Youth (ages 12 and under) is Ultimate’s fastest growing member age group, with a 137.19 percent average annual growth, which bodes well for the sport’s future.

“There are a lot of organizations like Triangle Ultimate in North Carolina, and Minnesota Ultimate that have paid directors and paid staff,” Hicks said. “They are really helping grow the game at younger levels. We used to mostly have local volunteers working with Ultimate. Now we have state-based organizations in California, Illinois, New York, Minnesota. We have eight or nine and we’re trying to add one or two more every year.”

Ultimate is also gaining a foothold among high school and college-aged athletes. In 2017, Vermont became the first state to approve Ultimate as a high school varsity sport and on the collegiate level, more than 800 teams from colleges and universities across the country compete in USA Ultimate’s college series every year.

“Ultimate is really popular in Minnesota, North Carolina, Seattle, Boston, really the whole Eastern United States where it started,” Hicks said. “I’ll be traveling for business and see people playing Ultimate and they have no idea about USA Ultimate. They don’t know they have a league in their city that has 20 teams. They just play because they like it.”

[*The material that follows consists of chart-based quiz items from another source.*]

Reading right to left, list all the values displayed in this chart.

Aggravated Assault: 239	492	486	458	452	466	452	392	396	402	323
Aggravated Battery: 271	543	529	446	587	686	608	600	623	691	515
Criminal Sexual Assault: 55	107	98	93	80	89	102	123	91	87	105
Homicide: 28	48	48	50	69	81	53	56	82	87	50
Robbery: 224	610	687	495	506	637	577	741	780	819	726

One large reason Ultimate resonates with so many participants is its gender-equality on the field, a unique trait in organized sports in which co-ed teams compete against one another.

“There’s no other sport that puts men and women on the field at same time in a competitive nature,” Hicks said.

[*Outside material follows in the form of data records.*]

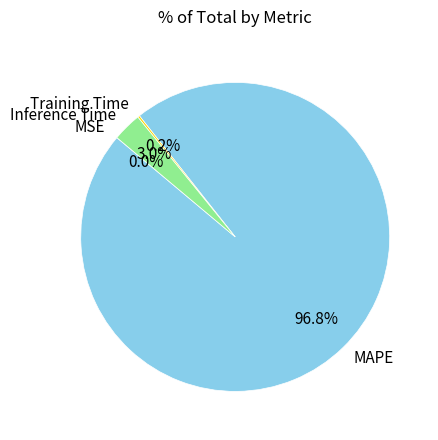

Which category has the biggest portion of the pie?

MAPE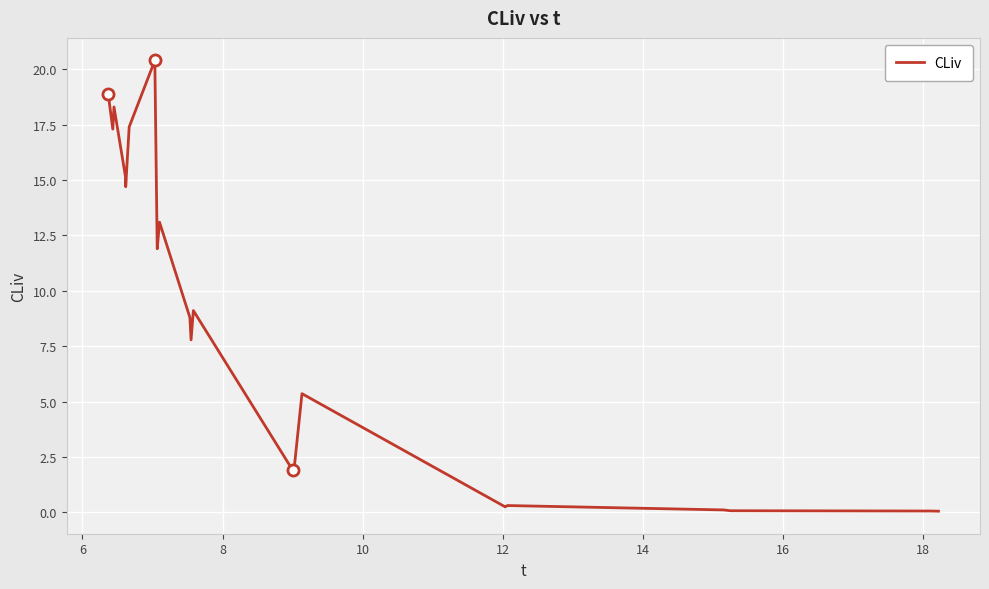

What is the maximum value shown in the chart?

20.4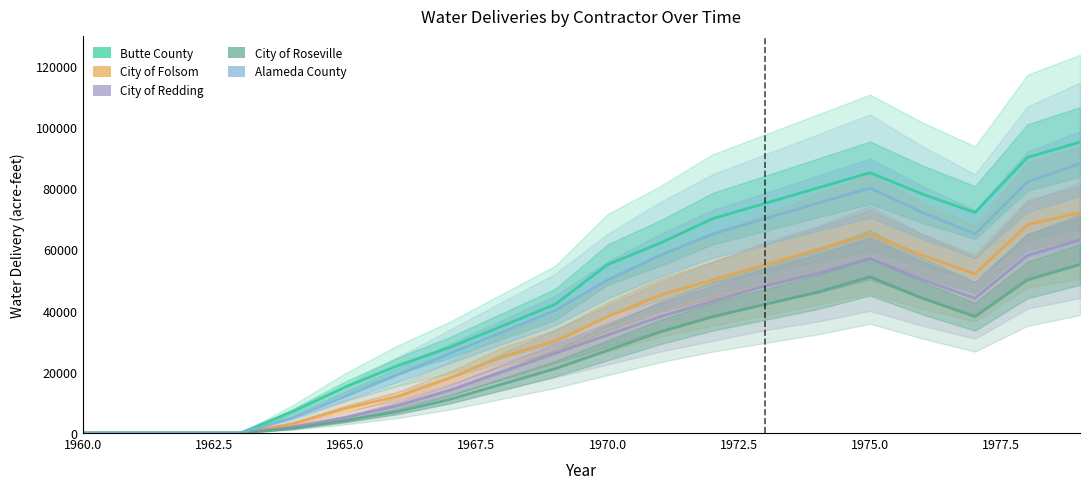

What is the sum of all City of Folsom values?

659000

The sport’s burgeoning following, coupled with its appeal to both genders, has translated into Ultimate’s professional and championship games being televised on ESPN, a huge step in appealing to a wider audience. Another beneficial occurrence took place in 2015, when the World Flying Disc Federation, which serves as the international governing body for the sport of flying disc, was recognized by the International Olympic Committee, making Ultimate eligible for future Olympic games.

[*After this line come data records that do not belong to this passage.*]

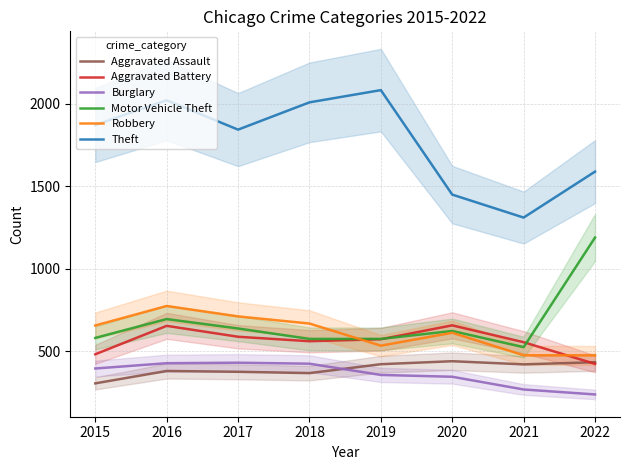

What is the maximum value for Burglary?

432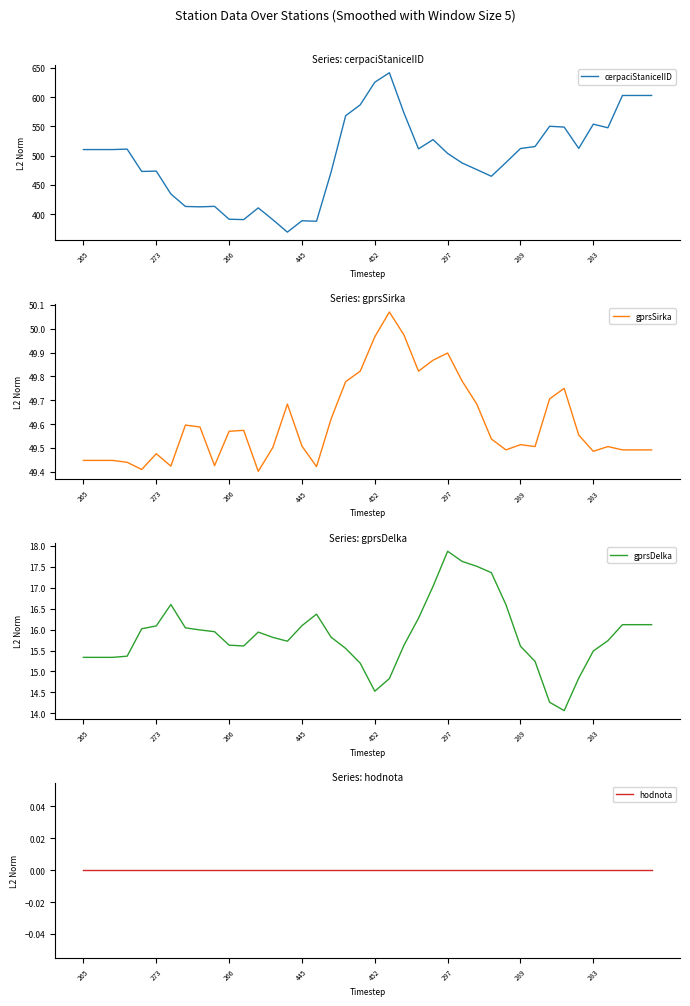

At which label does gprsDelka first exceed 15?

265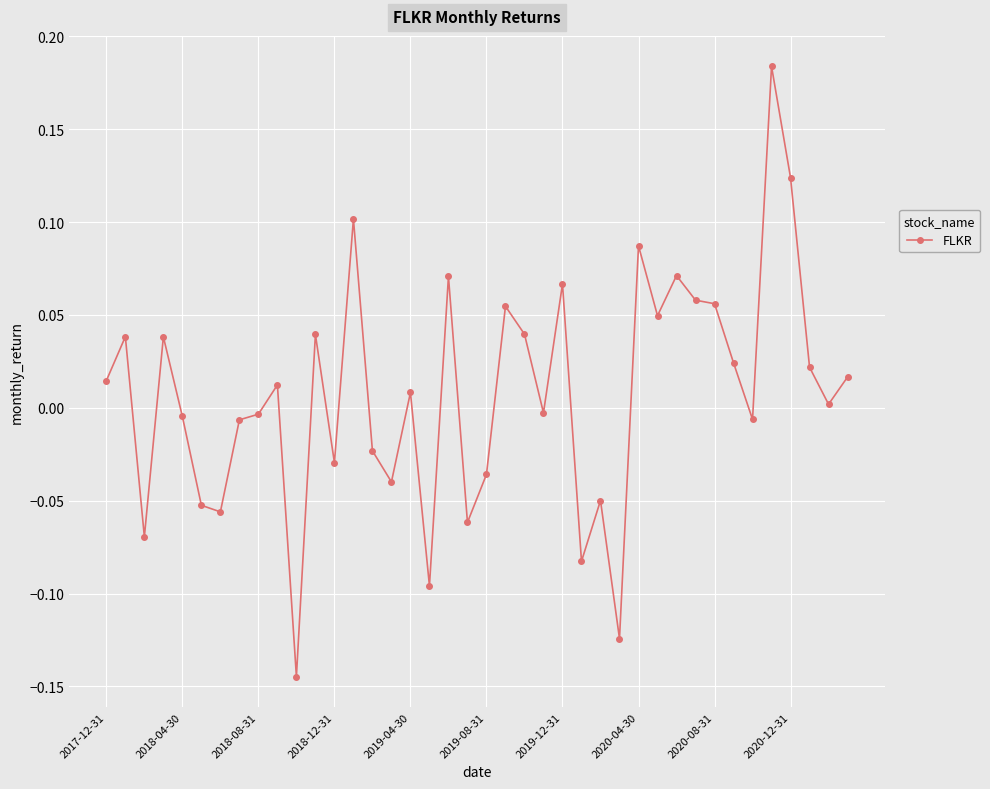

What is the sum of all values?

0.3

“A nice thing about Ultimate when it comes to the Olympics is because we can play at a mixed gender level, it can be a cheaper event to produce,” Hicks said. “The Olympics are down on team sports. They are more expensive. Soccer and basketball have to bring both men’s and women’s teams. For us, we just have to bring one team. That’s it. We’re perfect for the Olympics.

“We would love to get our sport into the Olympics in Los Angeles (L.A. will host the Summer Olympics in 2028),” Hicks said. “That would blow the sport up.”

Worldwide, the sport is already on a “blowing up” trajectory. While the United States remains the pre-eminent Ultimate force (the U.S. has captured gold in the last four World Games and won silver in the sport’s inaugural inclusion in the games in 2001), other countries are gaining traction.

“The world has gotten much better,” Hicks said. “Canada, Japan and England all have good teams. Australia has stronger mixed teams. The world is catching up to us. At the World Games in Poland in 2017, the U.S. lost a game to Colombia in the early rounds and it was a shocker. We came back and beat the tar out of them in the title game (the United States prevailed 13-7), but it was a wakeup call.”

As the world continues to make strides, USA Ultimate is echoing that growth domestically, and has maintained a steadfast commitment to increasing the sport’s popularity.

“Anywhere you have a big city now, you have Ultimate going on,” Hicks said. “You go to a city like Denver, there are 15 soccer associations reporting to another association. They have that infrastructure that makes it easy for them to go out and recruit. The sport is growing because we have state people promoting Ultimate. We are seeing incredible results and we expect that to continue.”